In my last post, I wrote about something I’m learning in my Social Welfare Practice class called Strengths Perspective. In that post, I wrote about a gratitude journal to self. In this journal, we would write daily about one of our strengths for thirty days. If thirty days seemed a bit overwhelming, I suggested you do it for five days and then give yourself a break. If you’ve taken up this idea, and you get stuck, here’s one way to get unstuck.

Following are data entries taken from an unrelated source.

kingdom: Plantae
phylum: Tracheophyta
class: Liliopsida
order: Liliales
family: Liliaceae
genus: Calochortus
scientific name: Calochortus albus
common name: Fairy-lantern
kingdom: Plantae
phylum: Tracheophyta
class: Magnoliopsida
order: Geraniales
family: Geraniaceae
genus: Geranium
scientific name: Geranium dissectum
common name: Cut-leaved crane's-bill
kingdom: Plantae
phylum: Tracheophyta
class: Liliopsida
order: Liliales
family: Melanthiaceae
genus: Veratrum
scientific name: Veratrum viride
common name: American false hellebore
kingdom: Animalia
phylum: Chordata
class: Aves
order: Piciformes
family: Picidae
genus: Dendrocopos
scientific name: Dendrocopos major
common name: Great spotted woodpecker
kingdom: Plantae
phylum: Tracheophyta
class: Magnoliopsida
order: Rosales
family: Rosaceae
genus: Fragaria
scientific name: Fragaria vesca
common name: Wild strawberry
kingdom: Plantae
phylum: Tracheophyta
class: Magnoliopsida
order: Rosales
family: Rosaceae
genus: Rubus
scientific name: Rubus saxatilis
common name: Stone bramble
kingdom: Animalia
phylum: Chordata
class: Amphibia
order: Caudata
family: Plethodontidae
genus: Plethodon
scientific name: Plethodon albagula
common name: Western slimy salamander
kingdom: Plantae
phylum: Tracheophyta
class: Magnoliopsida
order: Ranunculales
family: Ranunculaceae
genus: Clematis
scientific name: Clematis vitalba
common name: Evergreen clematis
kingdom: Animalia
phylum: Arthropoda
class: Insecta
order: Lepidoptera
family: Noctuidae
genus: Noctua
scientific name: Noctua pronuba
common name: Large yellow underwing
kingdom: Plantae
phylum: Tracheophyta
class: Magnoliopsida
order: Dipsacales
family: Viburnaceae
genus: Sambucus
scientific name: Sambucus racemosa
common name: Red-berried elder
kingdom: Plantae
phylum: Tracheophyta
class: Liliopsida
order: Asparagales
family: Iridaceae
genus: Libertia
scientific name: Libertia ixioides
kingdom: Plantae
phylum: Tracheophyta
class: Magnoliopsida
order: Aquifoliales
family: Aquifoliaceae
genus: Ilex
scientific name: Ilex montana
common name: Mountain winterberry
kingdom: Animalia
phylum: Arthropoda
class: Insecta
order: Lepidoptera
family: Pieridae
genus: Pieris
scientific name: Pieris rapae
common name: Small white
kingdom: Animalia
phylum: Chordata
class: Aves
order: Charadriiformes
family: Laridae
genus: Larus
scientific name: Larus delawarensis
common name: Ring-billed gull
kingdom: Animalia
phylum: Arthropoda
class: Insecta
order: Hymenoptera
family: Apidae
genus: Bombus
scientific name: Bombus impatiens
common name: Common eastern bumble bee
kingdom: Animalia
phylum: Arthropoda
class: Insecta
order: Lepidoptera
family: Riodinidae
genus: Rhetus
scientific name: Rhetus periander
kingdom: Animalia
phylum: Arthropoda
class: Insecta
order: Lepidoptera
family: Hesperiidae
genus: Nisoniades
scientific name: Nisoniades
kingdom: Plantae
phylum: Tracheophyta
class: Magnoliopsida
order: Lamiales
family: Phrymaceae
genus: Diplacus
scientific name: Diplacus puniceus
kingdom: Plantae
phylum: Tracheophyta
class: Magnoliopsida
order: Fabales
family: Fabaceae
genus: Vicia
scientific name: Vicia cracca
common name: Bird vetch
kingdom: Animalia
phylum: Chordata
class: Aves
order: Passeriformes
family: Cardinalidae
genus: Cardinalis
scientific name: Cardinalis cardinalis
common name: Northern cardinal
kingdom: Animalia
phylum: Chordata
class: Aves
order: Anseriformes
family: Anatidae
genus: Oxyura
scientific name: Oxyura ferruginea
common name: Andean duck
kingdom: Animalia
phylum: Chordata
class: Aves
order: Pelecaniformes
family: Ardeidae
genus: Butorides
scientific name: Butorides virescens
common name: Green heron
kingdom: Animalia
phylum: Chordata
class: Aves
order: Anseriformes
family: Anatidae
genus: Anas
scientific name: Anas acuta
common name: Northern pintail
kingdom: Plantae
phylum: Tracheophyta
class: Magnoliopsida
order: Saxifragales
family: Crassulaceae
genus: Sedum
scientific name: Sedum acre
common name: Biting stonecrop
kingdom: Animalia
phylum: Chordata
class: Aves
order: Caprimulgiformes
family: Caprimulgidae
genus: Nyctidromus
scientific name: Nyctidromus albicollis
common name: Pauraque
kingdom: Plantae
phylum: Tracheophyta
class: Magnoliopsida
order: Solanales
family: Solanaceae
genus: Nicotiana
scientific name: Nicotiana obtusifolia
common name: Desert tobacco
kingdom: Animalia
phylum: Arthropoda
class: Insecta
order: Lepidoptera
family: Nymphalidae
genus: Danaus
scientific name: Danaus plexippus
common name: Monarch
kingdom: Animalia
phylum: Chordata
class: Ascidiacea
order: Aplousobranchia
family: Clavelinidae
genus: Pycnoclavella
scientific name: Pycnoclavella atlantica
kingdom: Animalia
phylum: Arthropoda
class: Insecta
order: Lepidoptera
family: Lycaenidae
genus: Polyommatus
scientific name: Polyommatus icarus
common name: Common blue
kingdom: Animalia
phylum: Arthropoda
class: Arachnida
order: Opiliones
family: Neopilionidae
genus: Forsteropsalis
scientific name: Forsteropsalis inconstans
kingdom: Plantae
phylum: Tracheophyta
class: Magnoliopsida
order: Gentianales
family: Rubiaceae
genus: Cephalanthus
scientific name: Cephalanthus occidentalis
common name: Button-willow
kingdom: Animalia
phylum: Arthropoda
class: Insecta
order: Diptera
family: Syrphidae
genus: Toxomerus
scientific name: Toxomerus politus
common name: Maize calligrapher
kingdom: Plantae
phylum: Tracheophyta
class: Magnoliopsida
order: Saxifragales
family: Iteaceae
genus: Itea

Pay attention. Yes. Pay attention to all the little things you do and give yourself credit for them. When three-year-old Johnny asks you “why” for the thousandth time and you don’t snap at him. Count that as patience. Are you punctual when you’re arriving at work or another appointment? Consider it responsible. When a friend calls, and you give her your undivided attention, even if it’s just for fifteen or twenty minutes, count yourself as a good listener and friend. When your teenager isn’t being cooperative, and you choose to address it in a manner that’s advantageous to everyone instead of letting frustration and irritation make your decision, count it as maturity and long suffering. Maybe you’re a marvel at clipping coupons and saving money. That’s definitely the strength of resourcefulness.
A lot of what we do are things that aren’t necessarily fun or pleasant but they need to be done. Do you show up and do them anyway? Count it as a strength. Chances are, your strengths are showing up every darn day. You’re just not noticing them. So, pay attention to those things you do. The lunches you make. The appointments you keep. The lessons you teach. All of our strengths are there. They are just hidden in the mundane and daily tasks of life.
One day after a conversation with a friend who was going through some difficult things, it dawned on me for the first time that I can be completely present with someone. I could really hear other people. What a revelation to have at forty-nine! When I began to really internalize this as a strength, I found it gave me confidence as I go to school to enter a helping profession.
Does that mean I’m a perfect listener? Nope. Not by a long shot. But I’m not talking about perfection. I’m talking about strengths. So, don’t think you have to always respond well to your teenager’s lack of cooperation in order to consider long-suffering and maturity a strength. If you didn’t handle it well yesterday, but you did better today, consider it a strength. If it didn’t go so well today, but you know you’re capable of doing better tomorrow, it counts.
Then, write these things down. And someday, when you’re not feeling so strong, pull out your list and remember, you’ve got strength.
So, keep at it, and don’t be surprised if you’re surprised at what you find when you simply pay attention.